Subdialek Daratan mempunyai ciri-ciri fonologis yang berdekatan dengan
bahasa Melayu Minangkabau, sedang subdialek Kepulauan mempunyai ciri
fonologis yang berdekatan dengan bahasa Melayu Malaysia.
Di
samping berbagai ciri khas lain, kedua subdialek ini ditandai dengan
kata-kata yang dalam bahasa Indonesia merupakan kata-kata yang berakhir
dengan vokal /a/; pada subdialek Daratan diucapkan dengan vokal /o/,
sedang pada subdialek Kepulauan diucapkan /?/. Beberapa contohnya antara
lain:
Penyebutan
kata /bila/, /tiga/, /kata/ dalam Bahasa Indonesia akan menjadi
demikian dalam Bahasa Riau Daratan: /bilo/, /tigo/, /kato/. Sementara
dalam Bahasa Riau Kepulauan menjadi: /bile/, /tige/, /kate/.
Jadi,
kesan pertama bila berhadapan dengan dialek Melayu Riau (Kepulauan)
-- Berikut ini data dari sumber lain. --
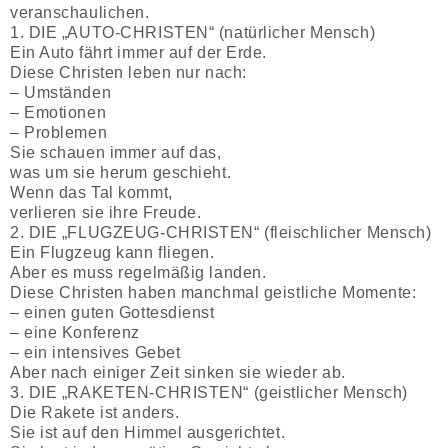
veranschaulichen.
1. DIE „AUTO-CHRISTEN“ (natürlicher Mensch)
Ein Auto fährt immer auf der Erde.
Diese Christen leben nur nach:
– Umständen
– Emotionen
– Problemen
Sie schauen immer auf das,
was um sie herum geschieht.
Wenn das Tal kommt,
verlieren sie ihre Freude.
2. DIE „FLUGZEUG-CHRISTEN“ (fleischlicher Mensch)
Ein Flugzeug kann fliegen.
Aber es muss regelmäßig landen.
Diese Christen haben manchmal geistliche Momente:
– einen guten Gottesdienst
– eine Konferenz
– ein intensives Gebet
Aber nach einiger Zeit sinken sie wieder ab.
3. DIE „RAKETEN-CHRISTEN“ (geistlicher Mensch)
Die Rakete ist anders.
Sie ist auf den Himmel ausgerichtet.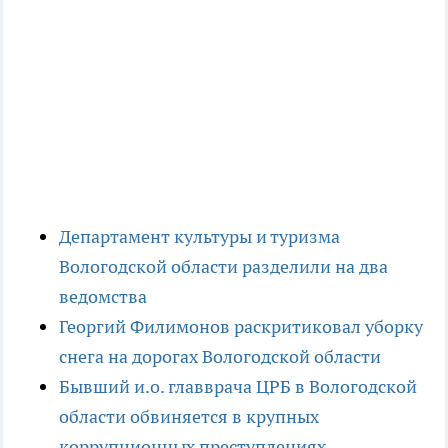
Департамент культуры и туризма
Вологодской области разделили на два
ведомства
Георгий Филимонов раскритиковал уборку
снега на дорогах Вологодской области
Бывший и.о. главврача ЦРБ в Вологодской
области обвиняется в крупных
коррупционных преступлениях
adalah tingginya frekuensi kemunculan vokal /e/ pada kata-kata bersuku
terbuka dan tiadanya vokal yang sama pada suku yang tertutup konsonan,
seperti bahasa Indonesia dialek Jawa. Vokal yang lain juga memiliki
distribusi yang khas. Kekhasan lainnya adalah perbedaan artikulasi pada
konsonan getar uvular /R/ yang berbeda dengan getar ujung lidah yang
terdapat dalam bahasa Indonesia.
Agar
mengetahui perbedaan yang signifikan antara Bahasa Indonesia dengan
Bahasa Melayu Riau, kita bisa melihat itu dari sudut morfologinya.
Karena Morfologi adalah bagian dari ilmu bahasa yang membicarakan atau
yang mempelajari seluk-beluk bentuk kata serta pengaruh
perubahan-perubahan bentuk kata terhadap golongan dan arti kata, atau
dengan kata lain dapat dikatakan bahwa morfologi mempelajari seluk-beluk
bentuk kata serta fungsi perubahan-perubahan bentuk kata itu, baik
fungsi gramatik maupun fungsi semantik.
Seperti
umumnya yang terjadi pada bahasa lisan, dalam dialek ini banyak kata
yang muncul dalam bentuk singkat seperti /lah/ untuk kata “sudah” atau
“telah”, /na’/ untuk kata “hendak”, dan pelafalan /ta’/ untuk kata
“tidak”. Bahkan, kata /ta’/ yang dalam bahasa Indonesia hanya muncul
dalam bentuk terikat, dalam dialek ini dapat berdiri sendiri sebagai
kalimat minim.
+ Na’ makan ta? / Mau makan tidak?
- Ta’. / Tidak.
+ Na’ makan ta? / Mau makan tidak?
- Ta’. / Tidak.
Dalam bidang morfologi,
awalan per- dan akhiran -i jarang sekali muncul. Untuk kata “melalui”
misalnya dipakai “lalu dekat” (masjid) dan untuk “mempertinggi” dipakai
kata “membuat tinggi” atau “meninggikan”, sedangkan dalam bidang
sintaksis, jarang muncul kata-kata tugas seperti kata “terhadap” atau
“akan”, “dengan”, dan “oleh”.
Sementara
dalam bidang kosakata, tidak terlihat adanya perbedaan yang mencolok,
namun juga dapat dicatat beberapa kata khas yang tidak biasa
dipergunakan dalam bahasa Indonesia modern. Untuk mempersilakan
tamu-tamu minum atau makan dipergunakan kata “jemput”, “silakan ambil”.
Untuk kata “tetangga” menggunakan istilah “rumah sebelah”, kata “patek”
/patik/ digunakan bila orang ingin merendahkan diri, dan untuk panggilan
guru dipakai istilah “cek gu”.
Orang
Melayu Riau selalu mengaitkan Bahasa dengan budi, maka ketinggian budi
seseorang juga diukur dari kata-katanya, seperti ungkapan:
- Pantang membuka aib orang,
- Pantang merobek baju dibadan,
- Pantang menepuk air didulang,
- Hilang budi karena bahasa,
- Habis daulat karena kuasa,
- Pedas lada hingga ke mulut,
- Pedas kata menjemput maut
Ungkapan-ungkapan di atas mencirikan bahwa bagi orang Melayu Riau, kata sangat berpengaruh dalam pergaulan, “Bahasa menunjukkan Bangsa.”
Kata Bangsa di sini berarti orang berderajat atau orang baik-baik.
Orang-orang yang menggunakan kata yang tidak senonoh, dia tentu orang
yang tidak berbangsa dan derajatnya rendah.